Despite this sale Graig Shipping remains innovative and committed to a future in shipping. The two bulk carriers continue in operation, whilst 2018 saw the launch of a new ship design, the geared 63,000dwt Diamond 2 bulk carrier whose specification reflects the move towards increasingly efficient and environmentally-conscious tonnage. These are concerns that can hardly have crossed the minds of Idwal Williams and his fellow directors a century ago as they acquired the first Graig, and they reflect how times have changed. The closure of Graig’s London office in the spring of 2018 is a recent reflection of the fact that there is no longer a need for a physical presence in the City’s shipping quarter in the way that there was in the early 1950s when it was opened.

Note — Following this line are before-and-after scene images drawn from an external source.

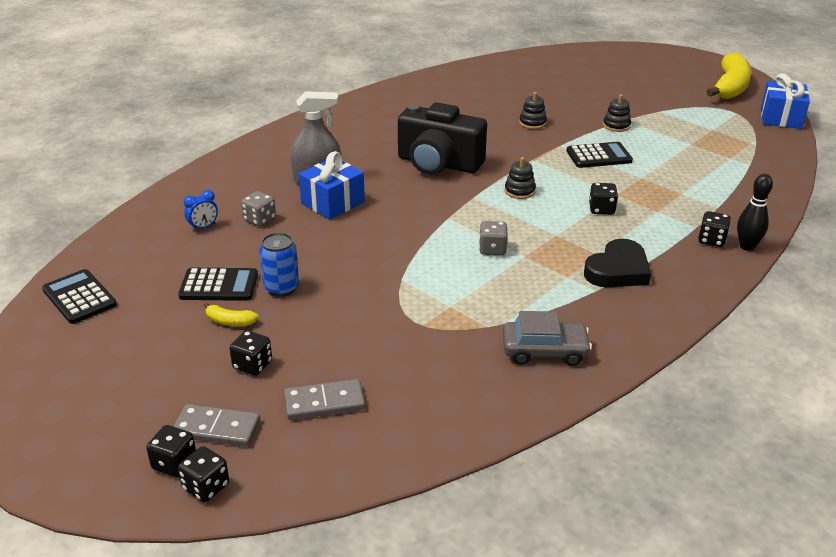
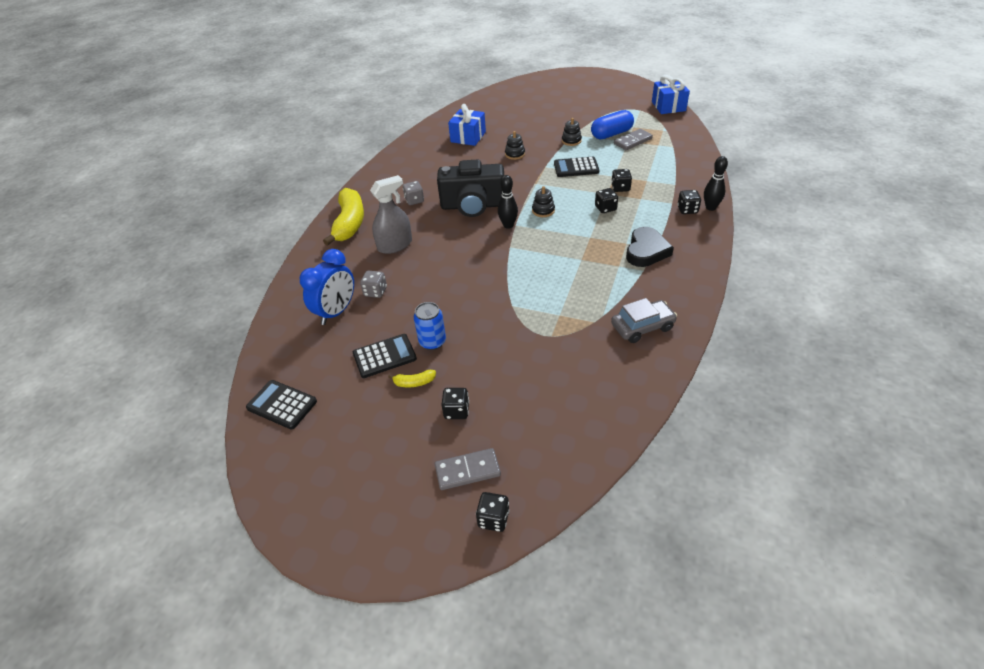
camera: 20 degrees left, 10 degrees up
black dice [146,425,196,477] -> black dice moved to [611,169,632,192]
blue clock [184,190,218,231] -> blue clock [300,249,354,325], size x2.09
grey domino [284,379,365,420] -> grey domino moved to [614,129,653,150]
blue gift [299,151,365,220] -> blue gift moved to [448,104,486,146]
grey dice [479,221,508,255] -> grey dice moved to [403,181,424,205]
black calculator [566,142,633,168] -> black calculator turned 150 degrees counterclockwise [554,156,599,177]
yellow banana [706,52,752,99] -> yellow banana moved to [323,188,364,246]
none -> black bowling pin [498,175,518,229]
none -> blue capsule [591,110,634,139]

In the modern shipping world, change is inevitable and it is by changing, and responding to change, that Graig has been a successful survivor. It adopted motor propulsion soon after the war and was the first Cardiff shipping company to acquire bulk carriers, thus enabling it to continue its participation in the world-wide tramping trades when other local companies were selling-up. The diversification of the 1970s and 1980s reflected the need to protect shareholders’ interests during volatile times for the company’s core shipping business, but the privatisation of the business in the 1990s has enabled the company to return to concentrate on that core business that it knows best. That Graig has changed and survived so effectively and successfully over the past one hundred years surely augurs well for the future.

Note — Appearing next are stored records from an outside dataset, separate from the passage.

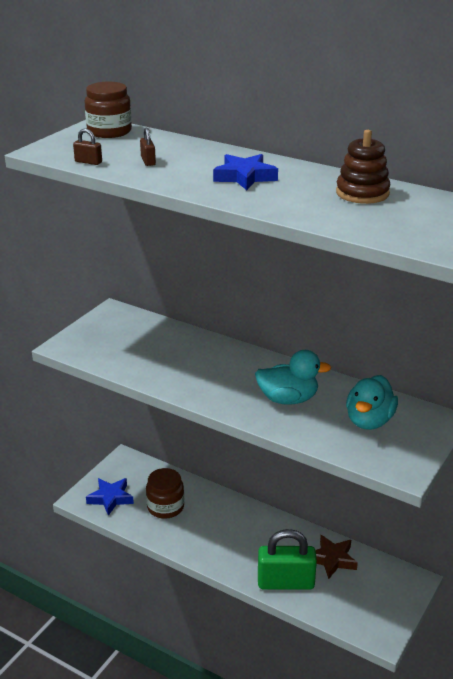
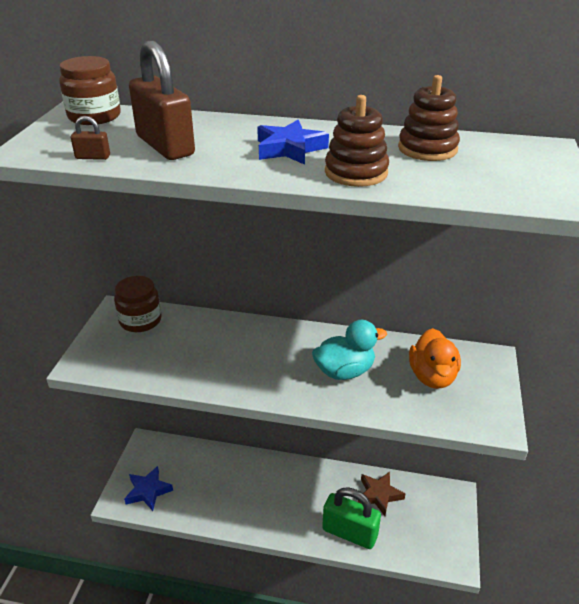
camera: 20 degrees left, 5 degrees up
brown padlock [140,127,156,166] -> brown padlock [129,41,195,160], size x2.43
brown jar [146,468,184,519] -> brown jar moved to [114,276,162,332]
green padlock [258,529,317,590] -> green padlock turned 45 degrees clockwise [322,487,381,549]
turquoise duck [346,375,398,430] -> orange duck [409,328,461,389]
none -> brown stacking toy [325,95,389,187]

Graig embarked upon a new shipping venture in 2010 with the creation of Idwal. The company’s principal activity is the provision of ship inspections for third parties, particularly focussed towards the international finance and sale and purchase sectors, covering pre-purchase inspections, general ship condition reports, pre-charter inspections and inspections for P & I (protection & indemnity) clubs, across vessels of all types. Idwal Marine has capitalised on the increasing move towards digitalisation within the maritime industry and in late 2016 launched an online platform to deliver its core inspection services, widely recognised as a pioneering initiative in the global inspection market. A dry-docking supervision service is also offered.

It is with a sense of enormous pride that we have celebrated Graig's centenary. We are proud of Graig's heritage, built on foundations of entrepreneurship, of strong ethics and of integrity - the ability to read cycles in the market, to spot opportunities, to innovate, to take calculated risks and to operate in the global way that we have. As times have changed, the Graig way has been to lead, not follow: with new solutions, new business models  and new collaborations with major partners.